Al día siguiente nos mandaron llamar. Toda la noche sin dormir una gota. Y lo mismo, que el número, que el de cualquier familiar, no se hagan pendejos. Se lo juro que no tenemos números, le dije, la saliva caliente en mi boca. Si no dan sus números voy a llamar al Negro.

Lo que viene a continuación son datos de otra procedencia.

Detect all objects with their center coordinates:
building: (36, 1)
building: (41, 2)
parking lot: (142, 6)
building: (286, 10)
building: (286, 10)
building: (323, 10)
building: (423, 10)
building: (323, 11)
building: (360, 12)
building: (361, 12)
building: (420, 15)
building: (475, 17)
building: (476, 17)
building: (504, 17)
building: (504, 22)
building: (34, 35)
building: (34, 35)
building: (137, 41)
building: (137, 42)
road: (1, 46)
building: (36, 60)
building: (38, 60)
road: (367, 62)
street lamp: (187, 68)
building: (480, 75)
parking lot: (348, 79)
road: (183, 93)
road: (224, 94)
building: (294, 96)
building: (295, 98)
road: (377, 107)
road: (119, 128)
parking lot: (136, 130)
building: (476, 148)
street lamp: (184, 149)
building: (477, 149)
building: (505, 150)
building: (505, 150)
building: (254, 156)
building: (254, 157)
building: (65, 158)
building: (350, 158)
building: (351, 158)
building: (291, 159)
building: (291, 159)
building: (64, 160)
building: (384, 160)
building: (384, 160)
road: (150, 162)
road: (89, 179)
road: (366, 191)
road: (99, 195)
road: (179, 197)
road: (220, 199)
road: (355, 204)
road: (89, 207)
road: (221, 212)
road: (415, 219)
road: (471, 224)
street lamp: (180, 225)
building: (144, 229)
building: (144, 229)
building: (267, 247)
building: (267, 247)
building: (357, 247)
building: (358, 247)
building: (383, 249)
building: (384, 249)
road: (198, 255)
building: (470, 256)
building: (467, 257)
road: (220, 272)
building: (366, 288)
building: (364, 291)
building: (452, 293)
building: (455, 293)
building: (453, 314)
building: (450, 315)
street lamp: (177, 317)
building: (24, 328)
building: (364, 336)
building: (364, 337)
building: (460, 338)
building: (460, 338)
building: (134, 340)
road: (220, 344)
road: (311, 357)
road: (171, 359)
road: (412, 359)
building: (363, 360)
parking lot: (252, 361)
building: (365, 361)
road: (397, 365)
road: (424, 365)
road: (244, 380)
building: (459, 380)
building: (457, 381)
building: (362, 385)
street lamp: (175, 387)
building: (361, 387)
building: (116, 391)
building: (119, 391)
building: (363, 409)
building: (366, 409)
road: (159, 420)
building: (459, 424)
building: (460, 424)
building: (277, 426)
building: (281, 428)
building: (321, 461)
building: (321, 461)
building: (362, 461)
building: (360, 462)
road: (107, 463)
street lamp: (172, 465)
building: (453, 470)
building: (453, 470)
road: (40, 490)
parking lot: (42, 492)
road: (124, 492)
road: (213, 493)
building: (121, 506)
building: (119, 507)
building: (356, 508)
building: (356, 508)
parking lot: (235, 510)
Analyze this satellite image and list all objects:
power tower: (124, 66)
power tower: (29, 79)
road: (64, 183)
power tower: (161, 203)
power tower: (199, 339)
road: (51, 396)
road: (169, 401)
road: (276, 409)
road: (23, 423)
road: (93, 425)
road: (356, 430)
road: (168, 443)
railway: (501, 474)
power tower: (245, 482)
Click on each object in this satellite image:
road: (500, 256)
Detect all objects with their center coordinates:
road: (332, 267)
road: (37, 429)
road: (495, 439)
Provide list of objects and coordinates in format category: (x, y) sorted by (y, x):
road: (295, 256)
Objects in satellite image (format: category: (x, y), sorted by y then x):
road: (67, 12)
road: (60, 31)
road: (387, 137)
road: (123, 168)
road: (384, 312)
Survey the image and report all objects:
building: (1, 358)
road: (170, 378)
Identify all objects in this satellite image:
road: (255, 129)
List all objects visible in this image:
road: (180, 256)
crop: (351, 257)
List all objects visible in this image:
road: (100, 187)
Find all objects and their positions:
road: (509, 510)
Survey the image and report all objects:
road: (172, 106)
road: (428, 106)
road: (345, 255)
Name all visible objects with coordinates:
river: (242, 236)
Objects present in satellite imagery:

            Y llamó al Negro.
          Llegó muy altanero, era grande, llevaba una buena camisa y también tenía una pistola en el cinto. Por su voz me fijé que también era centroamericano. Qué canijo, pensé, es paisano. Quién no quiere dar su número, cabrones, Si no dan su número me los llevo a lo oscurito, no se hagan imbéciles que no estamos jugando. Ese mismo día comenzaron a hacer las llamadas a las familias de los otros, y a pedirles dinero, les decían que sus familiares estarían en unos tres días del otro lado, pero el dinero, siempre el dinero antes. Una tía de un muchacho al que estaban golpeando mientras hacían la llamada, prometió que iba a mandar ochocientos dólares. Y al rato el chavo ya andaba bien tranquilo, todo madreado, pero tranquilo. A mí lo que me encanijaba, pero encanijaba a lo pendejo porque nomás no hacía nada, era cuando se llevaban a una mujer, sin importarles la edad, se la llevaban y de afuera se escuchaban sus gemidos, sus lamentos vacíos y roncos. Puta madre. A nosotros nos llevaron a un cuarto más pequeño, todo oscuro. León temblaba aunque hacía un chingo de calor, pero temblaba, ya no decía nada, se moría de miedo y hambre. Los números, cabrones. No tenemos. El señor del bigote se rascaba el ombligo. Una aguja entre las uñas. Con una madre, den los números. No tenemos. Los dedos sobre el vientre hinchado, pensando.
       Golpeados con garrotes... Ni una luz. Con el hambre grande grande en el estómago. León lloraba, siempre en silencio, se andaba muriendo lento, y no por los golpes, que la vida hasta ahora ya nos había golpeado mucho; si uno sale de su país por eso, por tan madreado que está. Nomás que antes había una rendija de luz y ahora ni eso. Antes era pensar en Estados Unidos y cruzarse, pero ahora qué, sólo no desear la muerte y eso ya no, ya no es ser libre. El techo se cae a nuestro alrededor, hay pura tierra y malos olores, todo encerrado, la mente y los pensamientos; retenidos por un corazón pobre. Con tanta cosa en el mundo, tantos caminos, la gente elige, elige qué hacer, pero que elija con el corazón, con un corazón humano y así salpica de bienestar a otro. Basta un corazón malo para matar la libertad de muchos. Porque estar sometido a la fuerza de las sombras, sin la mente clara y con el alma mordida por el miedo: mata la esperanza, sueño de libertad… Ser libre es tener un pensamiento puro en la memoria. Aunque el pensamiento sea pobre, sea de la gente en Honduras, de los colores de la selva, el recuerdo de una risa, la humedad de la tierra. Un pensamiento puro en la memoria para respirar, para dormir una gotita de sueño… Porque a final de cuentas los del número, qué si se los doy, si ése es un número que vende mi libertad, y la de mis seres queridos. Yo por eso no, ni tengo número ni quiero tener. Yo nomás quiero desaparecer los pensamientos humillados en mi cabeza; quiero ver tantita luz en los recuerdos. La puerta se abre, nos saca el hombre grande, nos lleva con el del bigote. Entre sus dedos bailotea la hoja con los números. Huelo mi propio hedor: sudor y orines. El hombre grande está detrás de nosotros, pegado a la puerta. El hombre hace círculos con un dedo alrededor de los botones de su camisa, mastica un chicle. Con una voz comprensiva, amistosa nos dice mirándonos con los ojos entrecerrados: ¿De veras no tienen número?